Kenya Police
- Full name: Kenya Police Football Club
- Nickname: Makarao
- Founded: 2014
- Ground: Kenya Police Sacco Stadium Nyayo National Stadium (selected matches)
- Capacity: 5,000 18,000
- Owner: Kenya Police
- Chairman: Nyale Munga
- Head coach: Nicholas Muyoti
- League: Kenyan Premier League
- 2025–26: KPL, 3rd
| Home colours | Away colours |

= Kenya Police F.C. =

Kenyan football club

Kenya Police Football Club, also referred to as Police Football Club, is a professional football club based in Nairobi, Kenya. The team currently competes in the Kenya Premier League. They play their home games at the Kenya Police Sacco Stadium. The club chairman is Nyale Munga and the CEO Chris Oguso.

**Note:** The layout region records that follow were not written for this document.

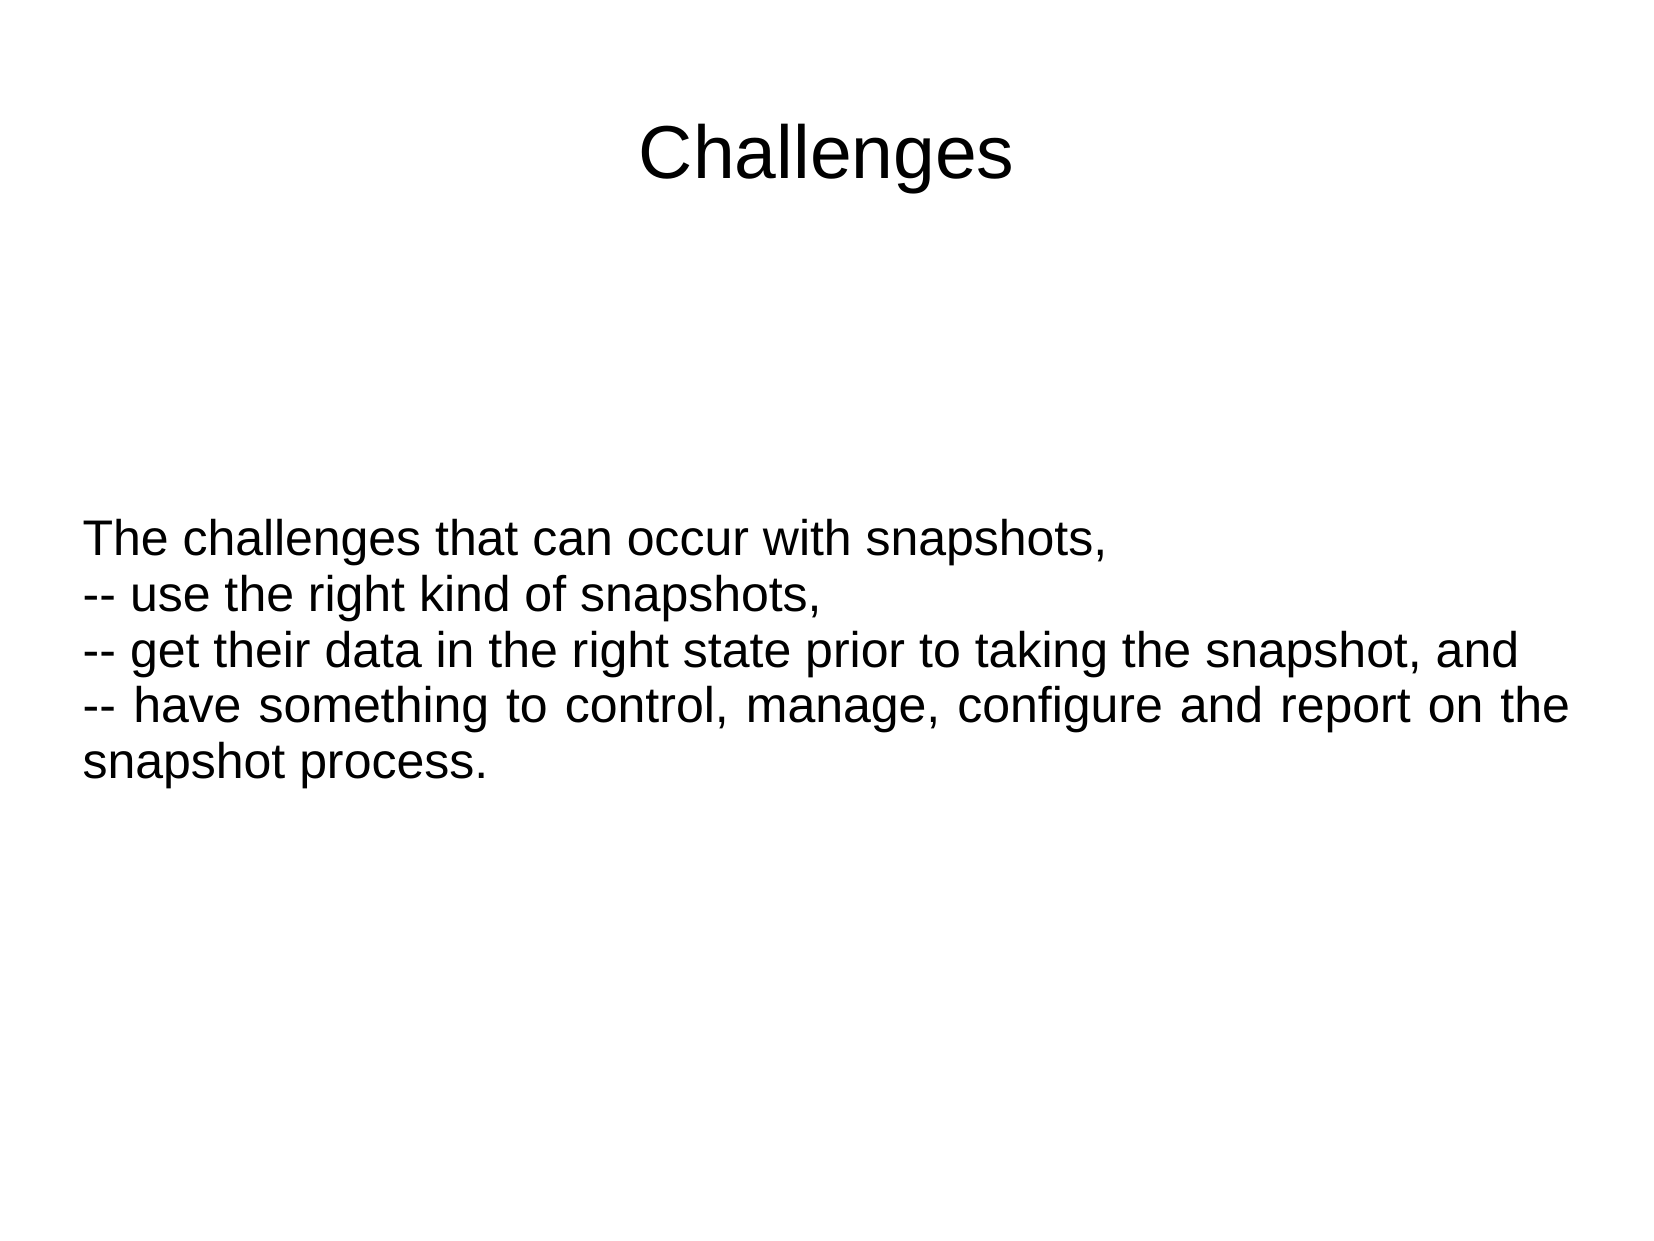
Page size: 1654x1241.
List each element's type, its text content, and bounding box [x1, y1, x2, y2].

subtitle The challenges that can occur with snapshots, -- use the right kind of snapshots, -- get their data in the right state prior to taking the snapshot, and -- have something to control, manage, configure and report on the snapshot process. [82, 290, 1571, 1010]
title Challenges [82, 49, 1571, 257]
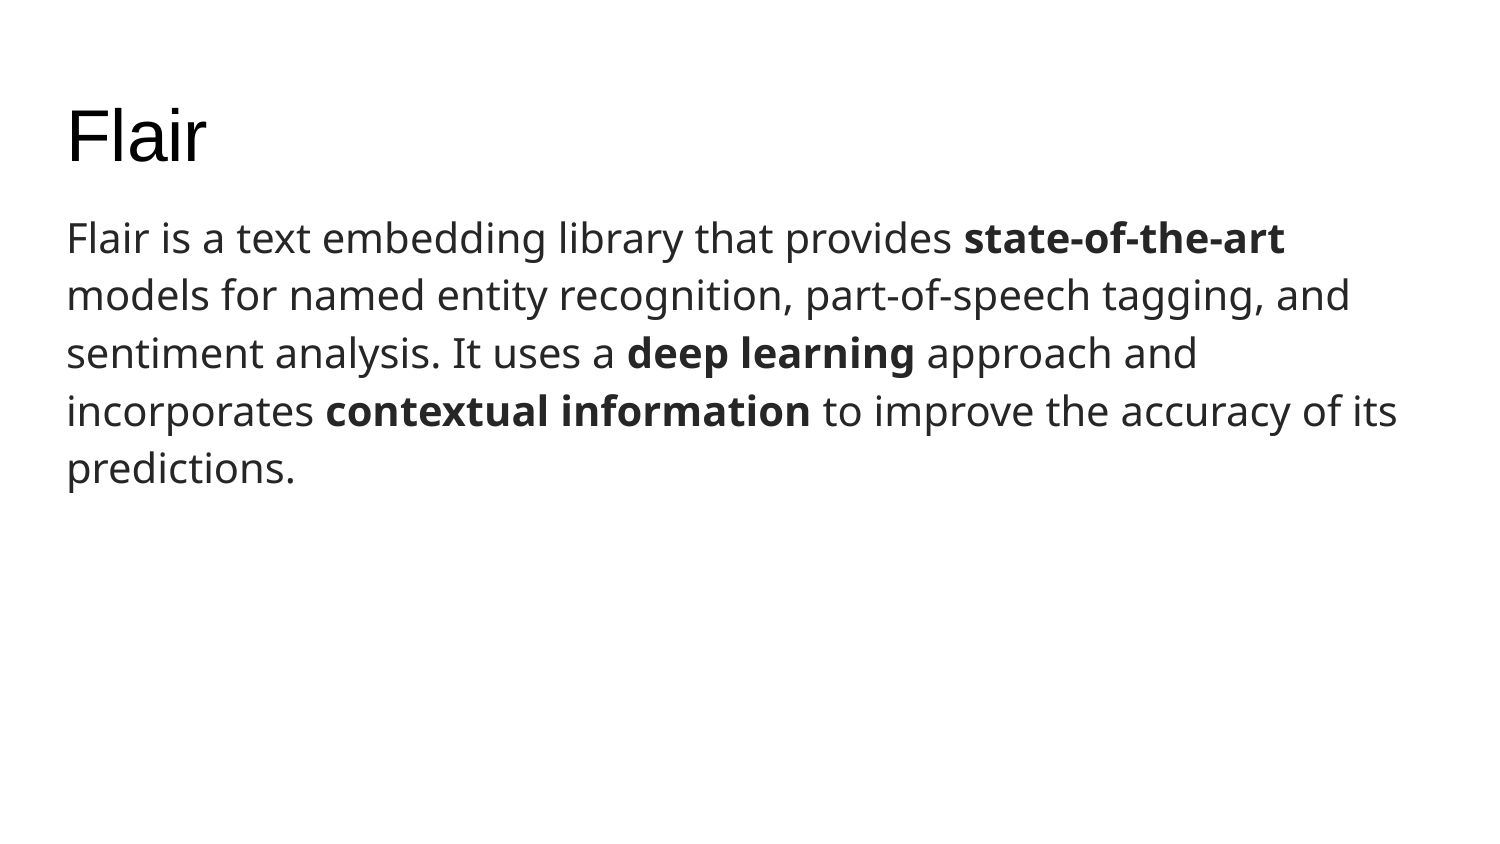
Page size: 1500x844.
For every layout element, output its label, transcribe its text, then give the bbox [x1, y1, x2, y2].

title Flair [51, 72, 1449, 167]
list Flair is a text embedding library that provides state-of-the-art models for named entity recognition, part-of-speech tagging, and sentiment analysis. It uses a deep learning approach and incorporates contextual information to improve the accuracy of its predictions. [51, 189, 1449, 750]
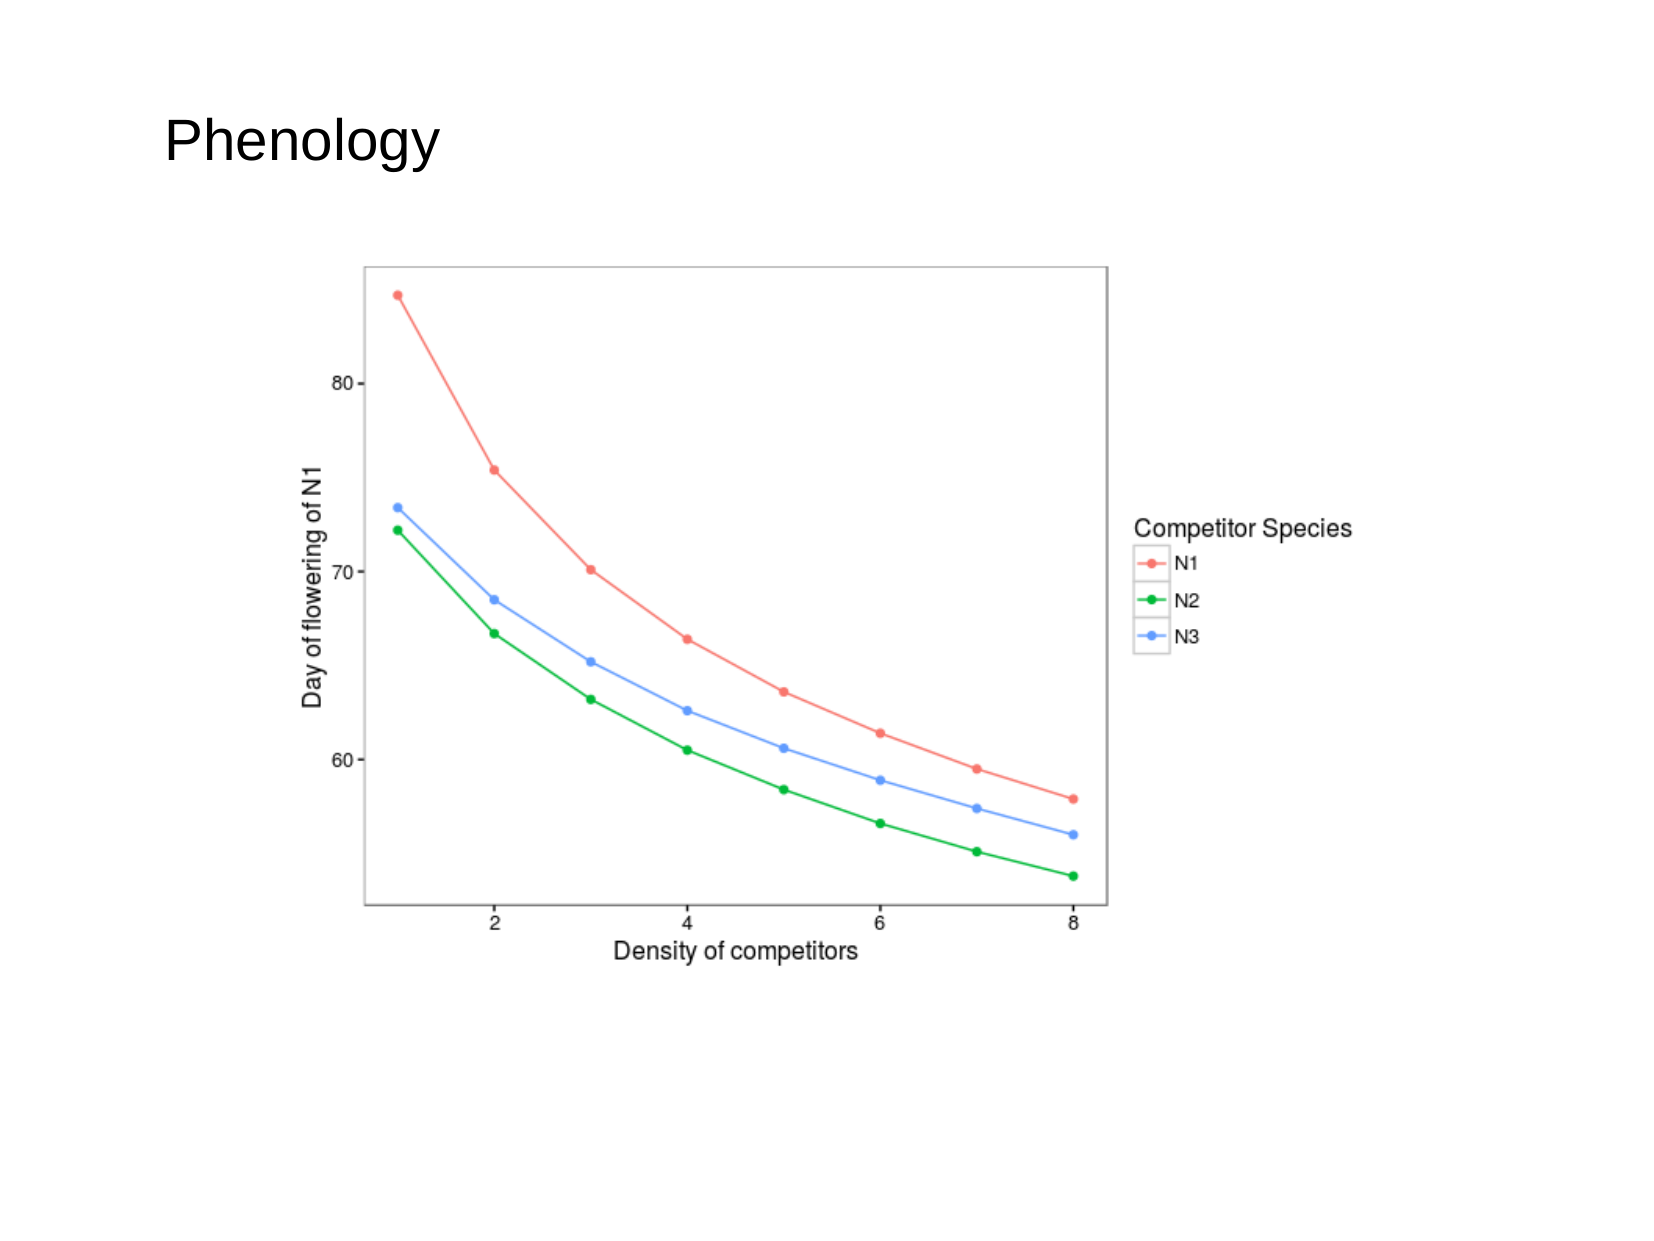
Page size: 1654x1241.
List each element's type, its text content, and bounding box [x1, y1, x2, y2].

picture [285, 254, 1392, 977]
text_box Phenology [150, 100, 1471, 181]
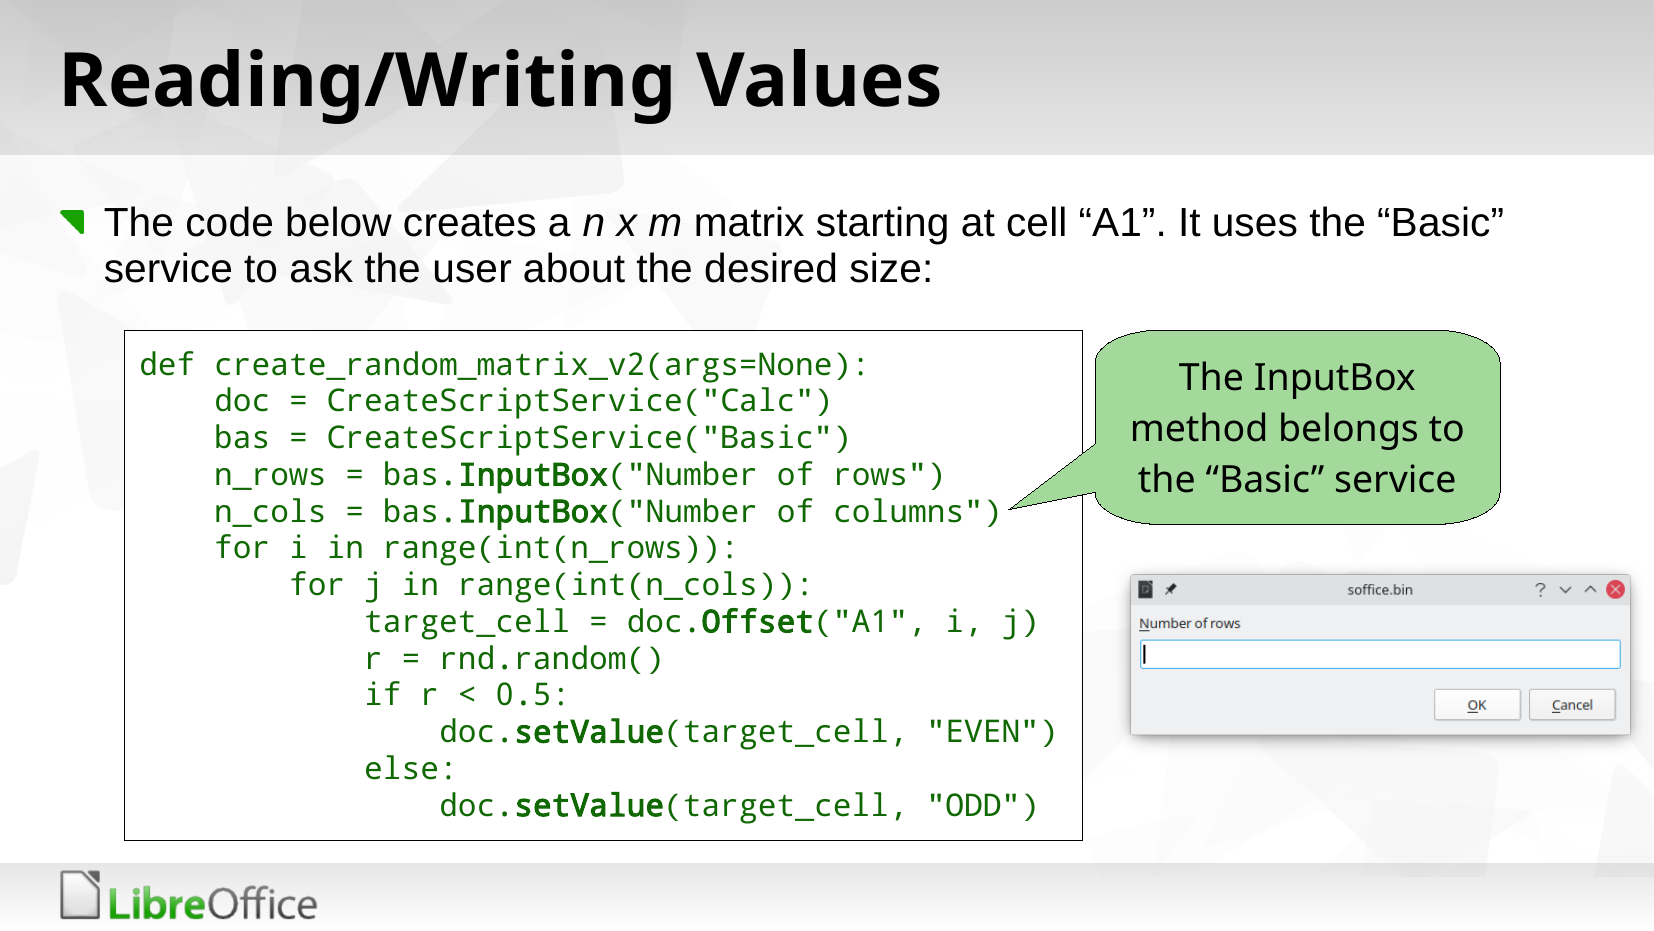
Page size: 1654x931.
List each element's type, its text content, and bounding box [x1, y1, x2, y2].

text_box def create_random_matrix_v2(args=None): doc = CreateScriptService("Calc") bas = CreateScriptService("Basic") n_rows = bas.InputBox("Number of rows") n_cols = bas.InputBox("Number of columns") for i in range(int(n_rows)): for j in range(int(n_cols)): target_cell = doc.Offset("A1", i, j) r = rnd.random() if r < 0.5: doc.setValue(target_cell, "EVEN") else: doc.setValue(target_cell, "ODD") [124, 330, 1083, 841]
picture [41, 851, 337, 931]
picture [915, 411, 1654, 877]
list The code below creates a n x m matrix starting at cell “A1”. It uses the “Basic” service to ask the user about the desired size: [60, 199, 1595, 739]
picture [0, 0, 783, 698]
text_box The InputBox method belongs to the “Basic” service [1008, 330, 1501, 525]
title Reading/Writing Values [59, 22, 1595, 133]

The club is owned and run by the Kenya Police.

== History ==
Kenya Police F.C. was founded in 2014 by the player George Maelo, himself the son of a former Kenya Police officer. The board features representation from the Police service. As representatives of the police, with some being serving police officers, the serving players are liable for call up to the General Service Unit. In their first two years, the club was undefeated and earned consecutive promotions through the Kenyan football pyramid. Maelo left the club in 2016 to move to Sofapaka but returned in 2021 as the team manager.

They were promoted to the top flight of Kenyan football from the Kenyan National Super League in 2021. This promotion came after Kenya Police beat Vihiga United by an aggregate score of 2-1 in a two legged final.

The club made its African continental debut in 2024 in the CAF Champions League, going out in the first round to Zamalek SC from Egypt. In 2025, Kenya Police won the Kenya Premier League for the first time. Their rivals Gor Mahia gave them a guard of honour after they had statistically won the title. This came after they had been near the bottom of the league in the early part of the season and had been considered likely to be relegated. Kenya Police won their first CAF Champions League match in 2025, progressing from their first round tie with Mogadishu City Club on away goals with a 3-3 aggregate score.